Like any topbar hive, I can wait until I get one for free from a bailing NewBee. That's how I got my Warre, that show I got my topbar.


----------



## Delta Bay

Other than being more complicated to build it is the size of the individual combs that is the major difference from the regular TBH and that the extra comb is well supported. Each comb is close to a deep and a half of comb surface area so can house a nice size winter cluster with good amounts of honey storage above. As with any type of equipment used for beekeeping you will need extra. The system is run for cut comb honey so is best managed with that in mind. 
Old man Dadant experimented with this same shaped hive way back when and found that bees thrive in them so it is not a new concept.


----------



## msl

odfrank said:


> Like any topbar hive, I can wait until I get one for free from a bailing NewBee. .


Lol I got 3 langs that way so far this year, bailing noobs have nothing to do with the hive type


----------



## Delta Bay

As with anything newly tried about 80% will move on after about the end of the second year.


----------



## Dillonmartin1

I built one and so far I love it. The only downside I see is limited space (as are all too bar hives.) That being said it does contain 2x the volume as a traditional TBH. The windows are cool. I have one in each side so that I can see how much comb has been drawn one one side and on the other I can see how much sugar water they have consumed. You can make a in hive feeder adjacent to the backboard with a sliding door easily. I also milled out the bottom and put a screen in so that I can moniter mite levels. I cut holes in the bottom and top and added screens and sliding doors for ventilation as well.

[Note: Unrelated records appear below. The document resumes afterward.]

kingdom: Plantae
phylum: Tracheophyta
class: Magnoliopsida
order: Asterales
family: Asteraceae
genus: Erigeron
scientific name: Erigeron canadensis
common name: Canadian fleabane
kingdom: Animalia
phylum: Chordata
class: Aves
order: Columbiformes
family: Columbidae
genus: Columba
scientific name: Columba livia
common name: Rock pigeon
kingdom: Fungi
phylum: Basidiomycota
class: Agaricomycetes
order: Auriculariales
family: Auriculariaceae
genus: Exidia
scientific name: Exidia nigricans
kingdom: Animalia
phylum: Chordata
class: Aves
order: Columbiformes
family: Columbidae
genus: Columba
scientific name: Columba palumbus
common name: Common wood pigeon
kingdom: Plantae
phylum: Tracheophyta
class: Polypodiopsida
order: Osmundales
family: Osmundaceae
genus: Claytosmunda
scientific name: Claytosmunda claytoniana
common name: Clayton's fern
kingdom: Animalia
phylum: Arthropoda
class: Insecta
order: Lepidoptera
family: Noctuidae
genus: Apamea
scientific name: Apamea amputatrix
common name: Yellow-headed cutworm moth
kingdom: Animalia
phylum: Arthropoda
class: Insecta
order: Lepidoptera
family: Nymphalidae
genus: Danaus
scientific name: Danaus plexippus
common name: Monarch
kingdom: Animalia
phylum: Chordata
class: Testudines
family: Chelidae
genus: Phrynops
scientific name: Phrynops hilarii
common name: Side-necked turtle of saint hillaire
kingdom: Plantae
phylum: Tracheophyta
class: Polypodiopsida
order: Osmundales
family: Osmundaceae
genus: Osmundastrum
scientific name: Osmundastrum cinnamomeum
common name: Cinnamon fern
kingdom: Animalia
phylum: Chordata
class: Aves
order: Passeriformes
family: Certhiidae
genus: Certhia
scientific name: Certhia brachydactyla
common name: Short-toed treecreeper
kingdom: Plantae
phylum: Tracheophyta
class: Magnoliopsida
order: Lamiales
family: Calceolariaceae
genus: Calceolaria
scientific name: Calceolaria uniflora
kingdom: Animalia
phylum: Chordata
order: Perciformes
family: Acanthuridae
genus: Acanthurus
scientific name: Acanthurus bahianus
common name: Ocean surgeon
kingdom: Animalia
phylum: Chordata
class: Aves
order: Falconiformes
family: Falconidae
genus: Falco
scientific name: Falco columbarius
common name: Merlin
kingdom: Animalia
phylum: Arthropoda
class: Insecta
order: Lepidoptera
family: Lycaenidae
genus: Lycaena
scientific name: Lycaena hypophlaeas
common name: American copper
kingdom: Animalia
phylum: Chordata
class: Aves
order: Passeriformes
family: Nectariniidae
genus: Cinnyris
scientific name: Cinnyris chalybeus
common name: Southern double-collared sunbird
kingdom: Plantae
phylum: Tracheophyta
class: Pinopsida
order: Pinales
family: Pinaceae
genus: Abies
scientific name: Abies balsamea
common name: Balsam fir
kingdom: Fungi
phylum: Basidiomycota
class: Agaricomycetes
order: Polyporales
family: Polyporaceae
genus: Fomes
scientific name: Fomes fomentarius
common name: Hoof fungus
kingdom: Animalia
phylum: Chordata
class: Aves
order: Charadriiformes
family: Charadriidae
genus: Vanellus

In regards to functionality I feel they are better than conventional top bar hives but less than langstroth hives. I built mine because hexiconal shaped comb looks so cool and I love woodworking. It wasn't exceptionally dificultult to build but the bars were very time consuming.


----------



## shannonswyatt

My TBHs are hard to move as it is, building one like this seems like it would be harder still. It is something to play around with, but at this point I have too many hives to play as much. If you are going to have one or two hives this may be ok, but the cost to purchase one is crazy, and it is complicated enough that a newbee probably wouldn't want to take on building one unless they have experience as a carpenter.


----------



## jinxx4ever

i've started with 4 TB's that i built myself 3 years ago. This year i added Langsford hives and just finished building 2 longhives. I see myself switching to mostly longhives and plan to have a dozen more built yet this year. I also plan on making some into nucs. I like hives off the ground (after 26 years construction, my back is not in good shape). They're super cheap to make. (mine cost less than $75 each, hold 30 frames). I've incorperated several ideas from observing other makers. Mine even have sliding bottom boards for sticky boards to check mite count.The TB's are to fragile, plus i agree with a previous post, the bees spend to much time making comb instead of honey as it's destroyed ever year.


----------



## jinxx4ever

some good points by all though


----------